··· Materials provided ···
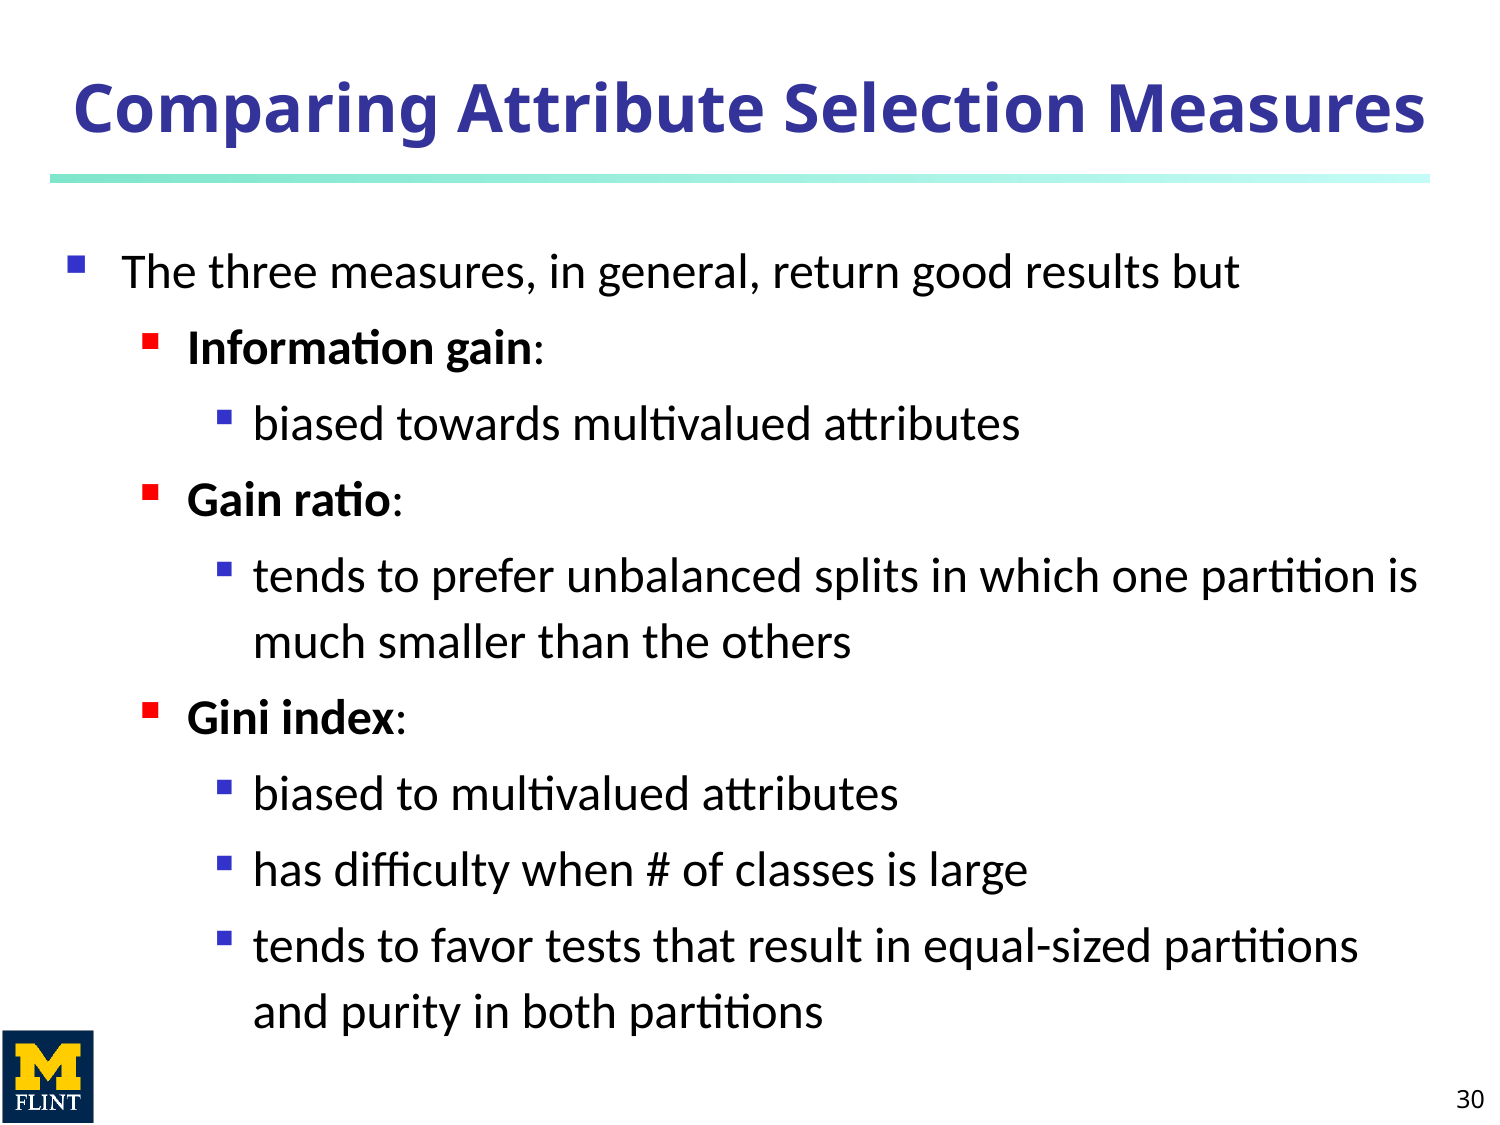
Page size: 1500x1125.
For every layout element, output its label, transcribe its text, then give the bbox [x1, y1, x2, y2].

title Comparing Attribute Selection Measures [0, 50, 1500, 163]
slide_number 30 [1187, 1062, 1500, 1125]
list The three measures, in general, return good results but Information gain: biased towards multivalued attributes Gain ratio: tends to prefer unbalanced splits in which one partition is much smaller than the others Gini index: biased to multivalued attributes has difficulty when # of classes is large tends to favor tests that result in equal-sized partitions and purity in both partitions [50, 224, 1438, 1088]
picture [0, 1028, 96, 1125]
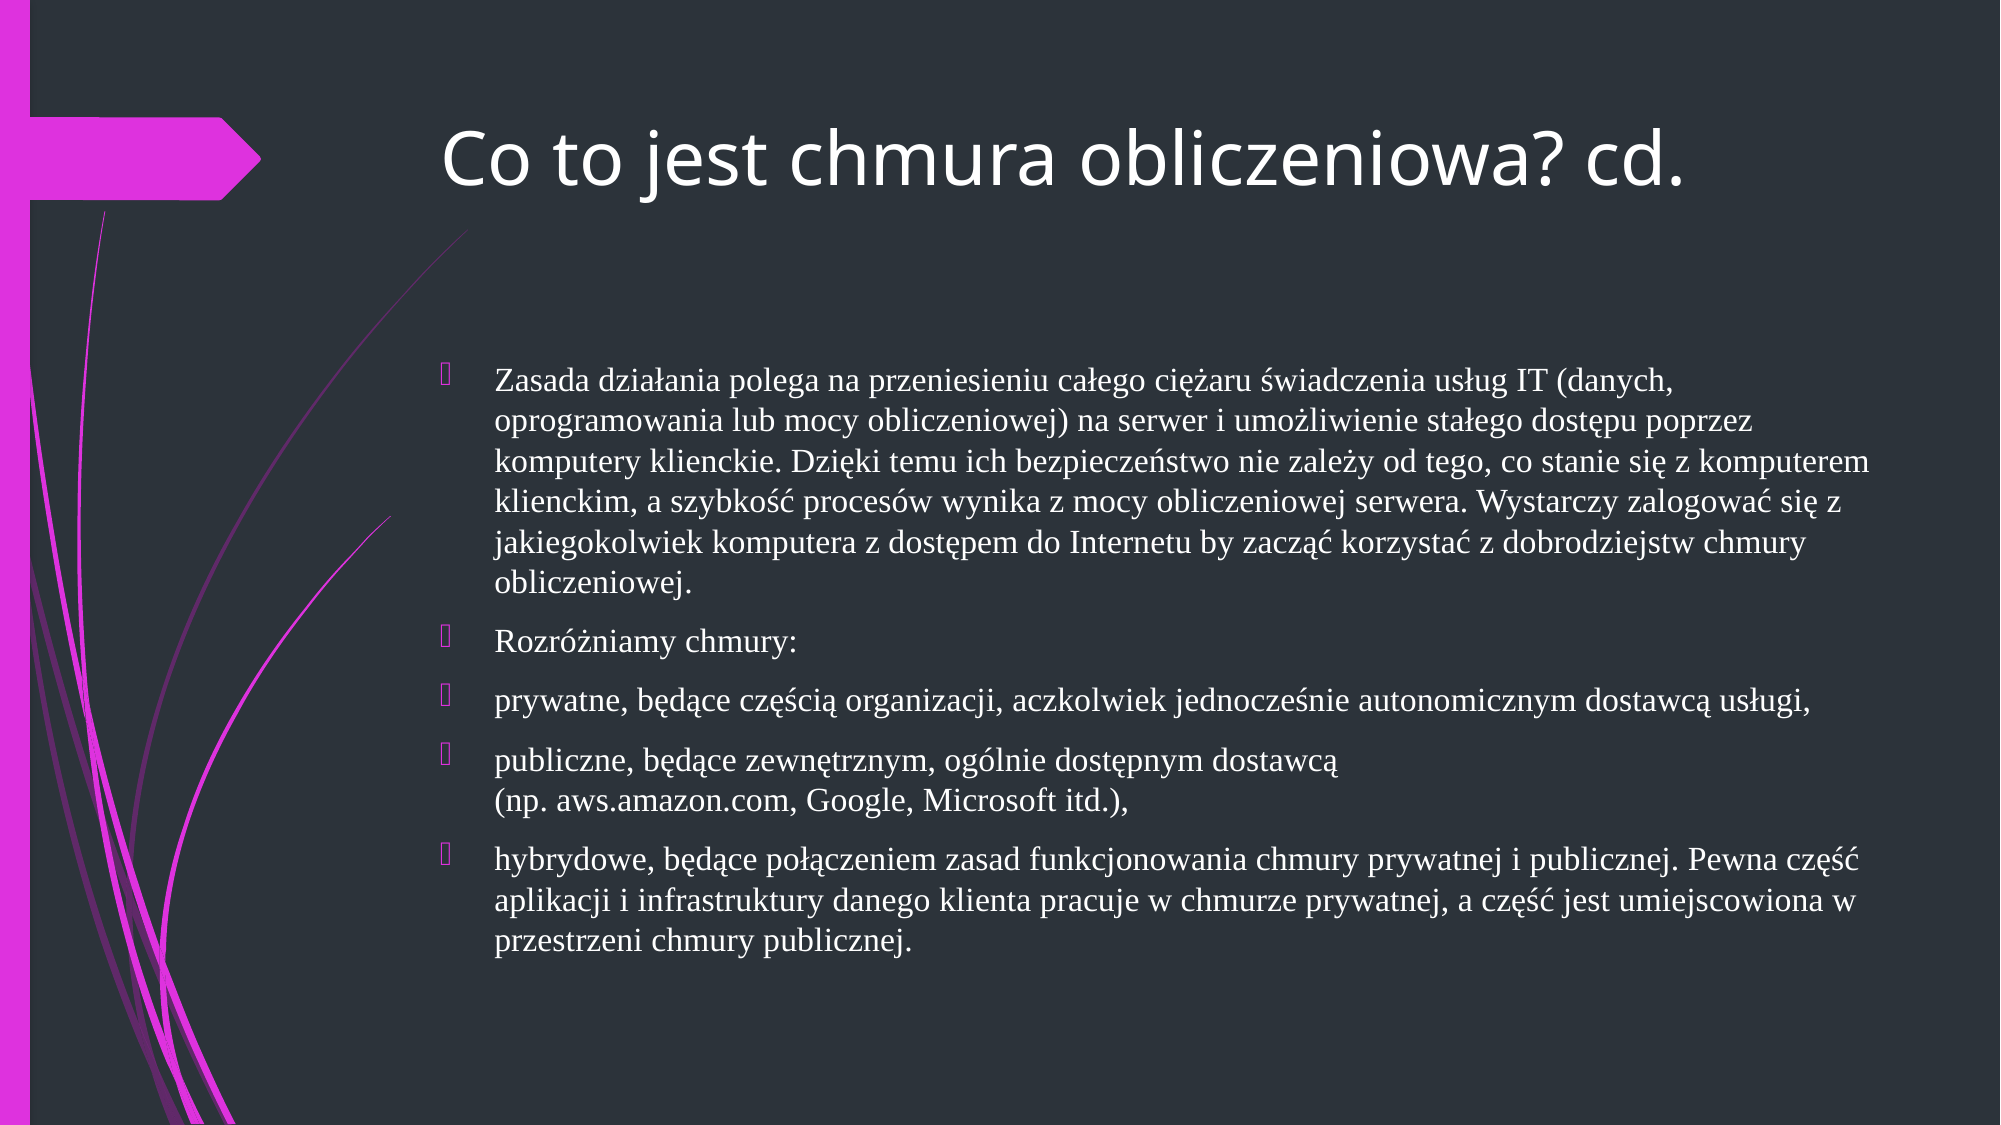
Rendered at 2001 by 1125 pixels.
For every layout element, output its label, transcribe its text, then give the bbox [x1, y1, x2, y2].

list Zasada działania polega na przeniesieniu całego ciężaru świadczenia usług IT (danych, oprogramowania lub mocy obliczeniowej) na serwer i umożliwienie stałego dostępu poprzez komputery klienckie. Dzięki temu ich bezpieczeństwo nie zależy od tego, co stanie się z komputerem klienckim, a szybkość procesów wynika z mocy obliczeniowej serwera. Wystarczy zalogować się z jakiegokolwiek komputera z dostępem do Internetu by zacząć korzystać z dobrodziejstw chmury obliczeniowej. Rozróżniamy chmury: prywatne, będące częścią organizacji, aczkolwiek jednocześnie autonomicznym dostawcą usługi, publiczne, będące zewnętrznym, ogólnie dostępnym dostawcą (np. aws.amazon.com, Google, Microsoft itd.), hybrydowe, będące połączeniem zasad funkcjonowania chmury prywatnej i publicznej. Pewna część aplikacji i infrastruktury danego klienta pracuje w chmurze prywatnej, a część jest umiejscowiona w przestrzeni chmury publicznej. [424, 350, 1888, 970]
title Co to jest chmura obliczeniowa? cd. [425, 102, 1888, 313]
···
_Instruction:_
Copy the records above exactly, leaving out every picture.

_Response:_
Page size: 1500x1125.
For every layout element, output its label, transcribe its text, then give the bbox [x1, y1, x2, y2].

title Comparing Attribute Selection Measures [0, 50, 1500, 163]
slide_number 30 [1187, 1062, 1500, 1125]
list The three measures, in general, return good results but Information gain: biased towards multivalued attributes Gain ratio: tends to prefer unbalanced splits in which one partition is much smaller than the others Gini index: biased to multivalued attributes has difficulty when # of classes is large tends to favor tests that result in equal-sized partitions and purity in both partitions [50, 224, 1438, 1088]
picture [0, 1028, 96, 1125]
Rendered at 2001 by 1125 pixels.
For every layout element, output its label, transcribe its text, then give the bbox [x1, y1, x2, y2].

list Zasada działania polega na przeniesieniu całego ciężaru świadczenia usług IT (danych, oprogramowania lub mocy obliczeniowej) na serwer i umożliwienie stałego dostępu poprzez komputery klienckie. Dzięki temu ich bezpieczeństwo nie zależy od tego, co stanie się z komputerem klienckim, a szybkość procesów wynika z mocy obliczeniowej serwera. Wystarczy zalogować się z jakiegokolwiek komputera z dostępem do Internetu by zacząć korzystać z dobrodziejstw chmury obliczeniowej. Rozróżniamy chmury: prywatne, będące częścią organizacji, aczkolwiek jednocześnie autonomicznym dostawcą usługi, publiczne, będące zewnętrznym, ogólnie dostępnym dostawcą (np. aws.amazon.com, Google, Microsoft itd.), hybrydowe, będące połączeniem zasad funkcjonowania chmury prywatnej i publicznej. Pewna część aplikacji i infrastruktury danego klienta pracuje w chmurze prywatnej, a część jest umiejscowiona w przestrzeni chmury publicznej. [424, 350, 1888, 970]
title Co to jest chmura obliczeniowa? cd. [425, 102, 1888, 313]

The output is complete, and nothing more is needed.